Exercise directions: Nothing in the entries may be altered; copy them in full.

Supplied records:

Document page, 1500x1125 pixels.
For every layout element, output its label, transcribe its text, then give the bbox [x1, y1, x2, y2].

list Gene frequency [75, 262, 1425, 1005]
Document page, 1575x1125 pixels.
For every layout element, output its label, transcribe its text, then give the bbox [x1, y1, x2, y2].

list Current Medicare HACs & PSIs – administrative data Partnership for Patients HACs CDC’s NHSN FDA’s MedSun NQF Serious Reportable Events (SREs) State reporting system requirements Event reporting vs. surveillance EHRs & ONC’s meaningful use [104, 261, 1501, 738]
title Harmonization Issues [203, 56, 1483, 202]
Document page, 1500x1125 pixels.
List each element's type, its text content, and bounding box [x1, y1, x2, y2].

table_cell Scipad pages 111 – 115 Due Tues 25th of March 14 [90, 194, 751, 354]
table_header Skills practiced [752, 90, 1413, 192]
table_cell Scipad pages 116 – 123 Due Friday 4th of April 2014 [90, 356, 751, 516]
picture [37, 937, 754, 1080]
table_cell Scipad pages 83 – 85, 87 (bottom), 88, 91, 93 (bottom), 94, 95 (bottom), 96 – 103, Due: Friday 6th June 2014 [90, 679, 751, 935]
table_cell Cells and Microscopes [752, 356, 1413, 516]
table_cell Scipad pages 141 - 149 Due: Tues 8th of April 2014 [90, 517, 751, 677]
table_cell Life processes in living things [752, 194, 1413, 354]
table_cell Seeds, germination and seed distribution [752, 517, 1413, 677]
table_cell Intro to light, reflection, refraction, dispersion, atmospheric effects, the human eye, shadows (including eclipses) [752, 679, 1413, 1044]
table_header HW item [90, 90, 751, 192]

Reply:
Document page, 1500x1125 pixels.
For every layout element, output its label, transcribe its text, then give the bbox [x1, y1, x2, y2].

list Gene frequency [75, 262, 1425, 1005]
Document page, 1575x1125 pixels.
For every layout element, output its label, transcribe its text, then give the bbox [x1, y1, x2, y2].

list Current Medicare HACs & PSIs – administrative data Partnership for Patients HACs CDC’s NHSN FDA’s MedSun NQF Serious Reportable Events (SREs) State reporting system requirements Event reporting vs. surveillance EHRs & ONC’s meaningful use [104, 261, 1501, 738]
title Harmonization Issues [203, 56, 1483, 202]
Document page, 1500x1125 pixels.
List each element's type, its text content, and bounding box [x1, y1, x2, y2].

table_cell Scipad pages 111 – 115 Due Tues 25th of March 14 [90, 194, 751, 354]
table_header Skills practiced [752, 90, 1413, 192]
table_cell Scipad pages 116 – 123 Due Friday 4th of April 2014 [90, 356, 751, 516]
picture [37, 937, 754, 1080]
table_cell Scipad pages 83 – 85, 87 (bottom), 88, 91, 93 (bottom), 94, 95 (bottom), 96 – 103, Due: Friday 6th June 2014 [90, 679, 751, 935]
table_cell Cells and Microscopes [752, 356, 1413, 516]
table_cell Scipad pages 141 - 149 Due: Tues 8th of April 2014 [90, 517, 751, 677]
table_cell Life processes in living things [752, 194, 1413, 354]
table_cell Seeds, germination and seed distribution [752, 517, 1413, 677]
table_cell Intro to light, reflection, refraction, dispersion, atmospheric effects, the human eye, shadows (including eclipses) [752, 679, 1413, 1044]
table_header HW item [90, 90, 751, 192]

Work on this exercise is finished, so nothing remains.